== SUPPLIED RECORDS ==
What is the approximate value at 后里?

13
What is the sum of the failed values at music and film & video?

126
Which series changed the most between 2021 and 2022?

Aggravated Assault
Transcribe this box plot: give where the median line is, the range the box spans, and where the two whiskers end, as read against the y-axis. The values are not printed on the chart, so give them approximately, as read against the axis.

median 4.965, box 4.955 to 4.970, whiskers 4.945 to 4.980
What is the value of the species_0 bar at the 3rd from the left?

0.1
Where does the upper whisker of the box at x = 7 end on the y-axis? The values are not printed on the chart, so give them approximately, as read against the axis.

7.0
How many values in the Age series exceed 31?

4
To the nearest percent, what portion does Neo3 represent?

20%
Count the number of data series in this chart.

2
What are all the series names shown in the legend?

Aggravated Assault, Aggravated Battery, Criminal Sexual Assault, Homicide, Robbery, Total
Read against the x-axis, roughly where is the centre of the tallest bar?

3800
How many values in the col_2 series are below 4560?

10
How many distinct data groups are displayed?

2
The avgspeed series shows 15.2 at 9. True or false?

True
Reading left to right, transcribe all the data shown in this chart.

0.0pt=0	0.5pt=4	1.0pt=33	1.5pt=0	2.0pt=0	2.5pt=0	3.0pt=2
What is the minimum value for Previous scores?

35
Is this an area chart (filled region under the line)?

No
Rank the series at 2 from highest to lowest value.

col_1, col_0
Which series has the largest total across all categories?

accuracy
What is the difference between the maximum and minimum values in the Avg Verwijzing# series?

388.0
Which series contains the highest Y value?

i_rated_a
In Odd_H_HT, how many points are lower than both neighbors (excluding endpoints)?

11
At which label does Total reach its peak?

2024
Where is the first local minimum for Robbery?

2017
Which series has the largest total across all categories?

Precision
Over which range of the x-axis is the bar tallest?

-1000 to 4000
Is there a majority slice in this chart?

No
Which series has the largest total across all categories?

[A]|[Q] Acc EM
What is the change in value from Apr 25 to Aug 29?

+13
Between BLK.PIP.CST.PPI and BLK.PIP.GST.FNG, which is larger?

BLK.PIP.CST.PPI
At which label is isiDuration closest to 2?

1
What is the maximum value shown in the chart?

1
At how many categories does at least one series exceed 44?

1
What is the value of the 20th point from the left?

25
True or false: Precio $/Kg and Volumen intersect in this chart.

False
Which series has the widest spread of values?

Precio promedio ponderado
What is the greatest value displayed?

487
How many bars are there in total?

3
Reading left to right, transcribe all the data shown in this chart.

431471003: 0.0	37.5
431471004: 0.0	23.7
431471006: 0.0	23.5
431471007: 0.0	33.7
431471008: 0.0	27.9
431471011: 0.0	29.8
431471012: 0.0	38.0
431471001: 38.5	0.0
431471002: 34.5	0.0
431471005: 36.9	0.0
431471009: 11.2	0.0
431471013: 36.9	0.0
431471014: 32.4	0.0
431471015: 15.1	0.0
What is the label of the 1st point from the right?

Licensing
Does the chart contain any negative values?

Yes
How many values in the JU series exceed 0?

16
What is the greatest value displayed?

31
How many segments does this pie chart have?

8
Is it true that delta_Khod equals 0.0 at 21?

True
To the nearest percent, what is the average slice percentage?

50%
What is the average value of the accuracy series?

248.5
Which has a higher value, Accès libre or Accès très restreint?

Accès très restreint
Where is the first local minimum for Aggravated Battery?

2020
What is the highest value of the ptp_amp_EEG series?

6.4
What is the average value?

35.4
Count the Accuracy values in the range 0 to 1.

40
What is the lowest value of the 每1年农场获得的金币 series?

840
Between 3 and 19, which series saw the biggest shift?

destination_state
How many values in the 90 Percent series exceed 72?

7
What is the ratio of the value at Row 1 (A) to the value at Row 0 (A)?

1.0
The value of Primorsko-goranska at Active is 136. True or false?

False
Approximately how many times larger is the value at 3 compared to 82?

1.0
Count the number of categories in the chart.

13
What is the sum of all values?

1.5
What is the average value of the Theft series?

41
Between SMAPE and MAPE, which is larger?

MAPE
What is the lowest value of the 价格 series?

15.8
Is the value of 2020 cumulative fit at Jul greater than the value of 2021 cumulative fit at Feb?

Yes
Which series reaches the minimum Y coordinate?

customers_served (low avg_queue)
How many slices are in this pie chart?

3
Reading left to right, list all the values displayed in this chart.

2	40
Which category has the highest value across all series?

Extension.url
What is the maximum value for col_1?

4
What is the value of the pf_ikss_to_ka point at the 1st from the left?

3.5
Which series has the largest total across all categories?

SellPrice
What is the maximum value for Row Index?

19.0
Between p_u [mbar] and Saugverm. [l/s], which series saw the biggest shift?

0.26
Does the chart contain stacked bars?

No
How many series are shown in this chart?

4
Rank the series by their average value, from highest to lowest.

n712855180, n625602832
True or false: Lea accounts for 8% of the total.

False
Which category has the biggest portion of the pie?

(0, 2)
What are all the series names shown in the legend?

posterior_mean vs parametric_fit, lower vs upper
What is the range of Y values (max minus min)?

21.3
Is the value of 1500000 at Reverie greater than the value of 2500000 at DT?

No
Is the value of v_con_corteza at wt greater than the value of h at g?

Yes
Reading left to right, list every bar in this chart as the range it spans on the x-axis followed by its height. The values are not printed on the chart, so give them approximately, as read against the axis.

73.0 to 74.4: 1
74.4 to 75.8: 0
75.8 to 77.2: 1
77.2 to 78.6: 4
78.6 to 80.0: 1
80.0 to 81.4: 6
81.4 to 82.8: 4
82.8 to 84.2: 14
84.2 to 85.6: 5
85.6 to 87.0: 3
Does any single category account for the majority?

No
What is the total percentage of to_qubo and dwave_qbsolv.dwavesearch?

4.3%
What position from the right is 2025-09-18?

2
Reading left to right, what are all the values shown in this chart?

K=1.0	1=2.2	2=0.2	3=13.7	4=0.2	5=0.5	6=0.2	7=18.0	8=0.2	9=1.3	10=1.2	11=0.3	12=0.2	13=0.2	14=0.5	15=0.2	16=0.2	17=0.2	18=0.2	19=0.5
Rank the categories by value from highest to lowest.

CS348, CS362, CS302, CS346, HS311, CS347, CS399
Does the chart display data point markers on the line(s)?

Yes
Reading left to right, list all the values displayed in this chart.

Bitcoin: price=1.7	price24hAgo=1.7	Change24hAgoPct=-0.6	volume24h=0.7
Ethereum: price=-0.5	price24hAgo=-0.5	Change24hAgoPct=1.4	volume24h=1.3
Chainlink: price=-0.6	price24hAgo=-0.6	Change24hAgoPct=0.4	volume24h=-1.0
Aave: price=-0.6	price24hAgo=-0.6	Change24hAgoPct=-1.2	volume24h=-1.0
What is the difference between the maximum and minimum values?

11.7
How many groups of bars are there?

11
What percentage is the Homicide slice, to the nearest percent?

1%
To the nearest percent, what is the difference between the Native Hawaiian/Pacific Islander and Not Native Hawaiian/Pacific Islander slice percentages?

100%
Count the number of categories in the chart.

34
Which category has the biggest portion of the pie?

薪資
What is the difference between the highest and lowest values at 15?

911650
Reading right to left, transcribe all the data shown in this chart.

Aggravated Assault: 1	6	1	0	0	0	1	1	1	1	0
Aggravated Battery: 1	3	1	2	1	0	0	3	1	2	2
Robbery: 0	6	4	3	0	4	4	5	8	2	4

== INSTRUCTIONS FOR THE TASK ==
Turn the material from the line with "Aggravated Assault, Aggravated" through the line with "In Odd_H_HT, how" into a Markdown table with the columns Row and Text. Number each line in Row, put the line itself in Text, and leave out blank lines.

== WRITTEN SOLUTION ==
| Row | Text |
|---|---|
| 1 | Aggravated Assault, Aggravated Battery, Criminal Sexual Assault, Homicide, Robbery, Total |
| 2 | Read against the x-axis, roughly where is the centre of the tallest bar? |
| 3 | 3800 |
| 4 | How many values in the col_2 series are below 4560? |
| 5 | 10 |
| 6 | How many distinct data groups are displayed? |
| 7 | 2 |
| 8 | The avgspeed series shows 15.2 at 9. True or false? |
| 9 | True |
| 10 | Reading left to right, transcribe all the data shown in this chart. |
| 11 | 0.0pt=0	0.5pt=4	1.0pt=33	1.5pt=0	2.0pt=0	2.5pt=0	3.0pt=2 |
| 12 | What is the minimum value for Previous scores? |
| 13 | 35 |
| 14 | Is this an area chart (filled region under the line)? |
| 15 | No |
| 16 | Rank the series at 2 from highest to lowest value. |
| 17 | col_1, col_0 |
| 18 | Which series has the largest total across all categories? |
| 19 | accuracy |
| 20 | What is the difference between the maximum and minimum values in the Avg Verwijzing# series? |
| 21 | 388.0 |
| 22 | Which series contains the highest Y value? |
| 23 | i_rated_a |
| 24 | In Odd_H_HT, how many points are lower than both neighbors (excluding endpoints)? |